Who really wants to take care of old people anyway?
I’ve spent the past day, or so, taking care of my grandparents. (My grandpa is 88 and grandma is 85.) They have a lot of needs, most of which involve driving, keeping them vertical (when appropriate) or horizontal (again, when appropriate), walking slowly, listening to the same story several times, answering the same question several times, and taking them to an endless number of medical appointments. I’d venture a guess that anyone who has shared this experience would consider my 48 hours pretty mild by comparison. No wound care, no bathing (actually, no assistance in the bathroom whatsoever). Basically, I just needed to be here.
What is our responsibility to our aging parents and grandparents? Much ink has been spilled over the impending retirement of the baby boomers. If they are just retiring, that means that their parents are also just beginning to enter nursing homes, hospitals, and funeral homes. What about them?
The boomers have a big responsibility on their hands. How they treat their parents will set the precedent of how they will be treated by the next generation.
Every student of Luther’s Small Catechism learns that “honor your father and your mother” means that we should “fear and love God so that we do not despise or anger our parents or other authorities, but honor them, serve and obey them, love and cherish them.”
When we were young, we honored them by receiving their care for us. As they age, we honor them by caring for their needs.
When we were young, our parents sacrificed many of their comforts and priorities because of their love for us. As they age, we honor them by making sacrifices for them.
When we were young they made difficult decisions and cared for us in ways that we thought were unfair or even cruel. As they age, we honor them by making difficult decisions and caring for them even when they feel we are being unfair or cruel.
The bottom line is, when they are a danger on the road, take the keys away; when it is too dangerous for them to live alone, they need to move; when you become more their nurse or maid than son or daughter, it is time to make arrangements for professionals to care for their special needs so that when you visit them you can be their son or daughter, grandson or granddaughter, and treasure your fleeting time with them.
Most importantly, make sure that they are receiving proper spiritual care.
- Take them to church, even if they don’t want to go. (Sound familiar?)
- If they cannot come to church, ask their pastor to bring the church to them, and then ask them about their pastor’s visits.
- If they have trouble remembering who has seen them, have a journal in the room for guests to sign.
- Call their pastor and keep him informed of their situation and condition.
- Do everything you can to make sure that the pastor has the resources he needs to visit the sick and shut-in regularly. (This may mean making motions at meetings, writing resolutions, or even calling a Visitation Pastor to serve them.)
- Give them the tools to feed their faith and stay connected to their congregation (recordings of church services; large print bibles, hymnals, and devotional books; and bulletins and newsletters).

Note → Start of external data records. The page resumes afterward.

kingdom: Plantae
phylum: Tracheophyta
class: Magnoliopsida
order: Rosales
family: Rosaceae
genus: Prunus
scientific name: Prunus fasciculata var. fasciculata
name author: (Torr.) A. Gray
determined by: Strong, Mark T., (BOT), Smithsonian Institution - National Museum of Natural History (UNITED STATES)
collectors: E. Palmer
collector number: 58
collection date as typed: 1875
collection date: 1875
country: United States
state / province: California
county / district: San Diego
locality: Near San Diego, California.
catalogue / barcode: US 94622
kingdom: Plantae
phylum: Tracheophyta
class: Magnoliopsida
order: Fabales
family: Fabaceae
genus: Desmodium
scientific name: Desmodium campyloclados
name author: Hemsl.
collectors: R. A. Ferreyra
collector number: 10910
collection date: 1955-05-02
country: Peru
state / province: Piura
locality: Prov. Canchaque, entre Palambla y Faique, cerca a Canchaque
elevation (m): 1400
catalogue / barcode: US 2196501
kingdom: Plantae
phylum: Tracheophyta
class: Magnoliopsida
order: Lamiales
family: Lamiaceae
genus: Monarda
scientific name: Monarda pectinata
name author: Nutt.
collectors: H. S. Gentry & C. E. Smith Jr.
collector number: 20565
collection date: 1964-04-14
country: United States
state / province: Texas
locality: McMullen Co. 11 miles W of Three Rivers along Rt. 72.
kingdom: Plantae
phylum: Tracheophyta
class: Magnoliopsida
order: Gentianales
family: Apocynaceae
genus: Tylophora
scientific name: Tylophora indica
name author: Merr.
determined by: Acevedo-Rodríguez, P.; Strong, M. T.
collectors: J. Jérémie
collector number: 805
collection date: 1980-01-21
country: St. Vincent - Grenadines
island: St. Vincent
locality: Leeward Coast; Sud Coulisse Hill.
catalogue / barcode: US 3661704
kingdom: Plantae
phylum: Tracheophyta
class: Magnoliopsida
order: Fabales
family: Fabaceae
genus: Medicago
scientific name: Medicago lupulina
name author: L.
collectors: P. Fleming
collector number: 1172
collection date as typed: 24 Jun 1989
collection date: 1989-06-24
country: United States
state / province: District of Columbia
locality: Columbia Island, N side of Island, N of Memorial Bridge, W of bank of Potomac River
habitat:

It is indeed a blessing when the Lord sees fit to grant our loved ones strength to extend their days beyond 70 years or 80 (Psalm 90). He has been their strength, and their lives of faith inspire us to follow in their footsteps, receiving the gifts of God regularly and to relying upon him alone.
What are your suggestions for how best to honor or father and mother as they age?
Lord God of the ages, you have blessed many of your people with length of days upon the earth. Grant that we should see day as given by you so that we might again hear your Word and receive your gifts of forgiveness, life, and salvation. Give strength and patience to those who care for the aged, and finally, let your servants depart in peace at the fulfilling of your Word. Through Jesus Christ, our Lord. Amen.